Cronograma de Adaptação: O Que Fazer Agora
A transição para o novo sistema ocorrerá em etapas, com prazos críticos para 2025–2026:
| Etapa | Período | Ação Recomendada |
|---|---|---|
| Diagnóstico Fiscal | Até Dez/2024 | Mapear impactos por cultura (ex: café vs. milho) e regime tributário (Lucro Real/Presumido). |
| Atualização de ERPs | Jan–Jun/2025 | Implementar módulos de apuração de IBS/CBS e integração com o e-CredAc. |
| Revisão de Contratos | Jul–Dez/2025 | Incluir cláusulas de repasse de tributos e ajuste de preços para fornecedores. |
| Testes Piloto | Jan–Mar/2026 | Simular apuração de créditos e fluxo de caixa sob as novas regras. |
Setores Mais Afetados: Análise por Segmento
- Produção Primária (Pequenos Produtores):
- Beneficiados pela alíquota reduzida para receitas até R$ 3,6 milhões/ano (prevista na LC), mas dependentes de assistência técnica para gestão de créditos.
- Agroindústria (Frigoríficos, Usinas):
- Maior exposição à tributação no destino, com risco de aumento de custos em até 12% para produtos de alto valor agregado (ex: carne premium).
- Cooperativas:
- Desafio duplo: perda de isenções estaduais + necessidade de adequar sistemas para apuração de créditos dos cooperados.
Checklist de Compliance: 5 Passos para Evitar Riscos
- Auditoria de Créditos: Verificar a elegibilidade de créditos acumulados (ex: ICMS sobre energia elétrica) para compensação no novo sistema.
- Revisão de Cadeia de Fornecedores: Identificar fornecedores com alto risco de passivo tributário que possa contaminar a cadeia.
- Plano de Contingência: Reservar 5–10% do faturamento para cobrir eventuais glosas de créditos ou autuações.
- Capacitação em IBS/CBS: Treinar equipes em 3 pilares: apuração, precificação e gestão de riscos.
- Monitoramento Legislativo: Acompanhar a regulamentação da Lei Complementar 68/24 e eventuais vetos presidenciais.
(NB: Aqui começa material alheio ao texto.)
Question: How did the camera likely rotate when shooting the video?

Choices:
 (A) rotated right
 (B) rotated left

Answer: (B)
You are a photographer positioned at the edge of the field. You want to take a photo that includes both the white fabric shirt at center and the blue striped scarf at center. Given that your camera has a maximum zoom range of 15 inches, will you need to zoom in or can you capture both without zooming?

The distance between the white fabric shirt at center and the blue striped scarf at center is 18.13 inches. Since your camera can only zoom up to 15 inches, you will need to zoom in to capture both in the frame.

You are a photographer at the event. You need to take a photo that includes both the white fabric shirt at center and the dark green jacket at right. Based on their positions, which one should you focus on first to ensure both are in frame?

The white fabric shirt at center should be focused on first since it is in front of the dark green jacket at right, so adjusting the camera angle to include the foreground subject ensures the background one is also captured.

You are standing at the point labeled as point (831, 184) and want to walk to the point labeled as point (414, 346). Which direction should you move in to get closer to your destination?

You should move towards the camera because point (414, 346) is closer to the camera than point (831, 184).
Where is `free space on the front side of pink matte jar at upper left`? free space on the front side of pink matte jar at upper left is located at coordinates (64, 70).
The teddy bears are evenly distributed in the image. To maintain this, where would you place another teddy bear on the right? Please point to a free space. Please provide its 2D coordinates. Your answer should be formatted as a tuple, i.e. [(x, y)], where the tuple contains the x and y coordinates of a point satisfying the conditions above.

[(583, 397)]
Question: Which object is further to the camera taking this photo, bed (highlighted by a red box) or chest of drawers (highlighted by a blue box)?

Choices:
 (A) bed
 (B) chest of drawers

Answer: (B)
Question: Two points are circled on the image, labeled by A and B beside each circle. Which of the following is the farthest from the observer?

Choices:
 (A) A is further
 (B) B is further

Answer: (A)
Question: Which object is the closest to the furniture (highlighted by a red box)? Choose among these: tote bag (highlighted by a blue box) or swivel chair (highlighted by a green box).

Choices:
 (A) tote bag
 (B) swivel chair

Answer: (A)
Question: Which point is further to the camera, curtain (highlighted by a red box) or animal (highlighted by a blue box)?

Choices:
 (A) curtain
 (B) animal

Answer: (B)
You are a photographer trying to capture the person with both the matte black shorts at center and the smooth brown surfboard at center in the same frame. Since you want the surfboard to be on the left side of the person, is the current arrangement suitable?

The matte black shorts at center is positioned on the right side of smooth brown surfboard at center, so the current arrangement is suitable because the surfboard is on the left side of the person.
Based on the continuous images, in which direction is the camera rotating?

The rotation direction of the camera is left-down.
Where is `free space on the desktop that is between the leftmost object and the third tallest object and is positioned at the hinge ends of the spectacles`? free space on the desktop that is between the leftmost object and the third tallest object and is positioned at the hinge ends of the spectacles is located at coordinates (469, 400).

Conclusão: Da Adaptação à Oportunidade
A Reforma Tributária não é apenas uma mudança de regras, mas um divisor de águas para o agronegócio brasileiro. Empresas que anteciparem a adaptação — investindo em tecnologia, capacitação e planejamento fiscal — terão vantagem competitiva em três frentes:
- Redução de custos via aproveitamento de créditos.
- Mitigação de riscos com compliance proativo.
- Ganhos de eficiência operacional com a simplificação de processos.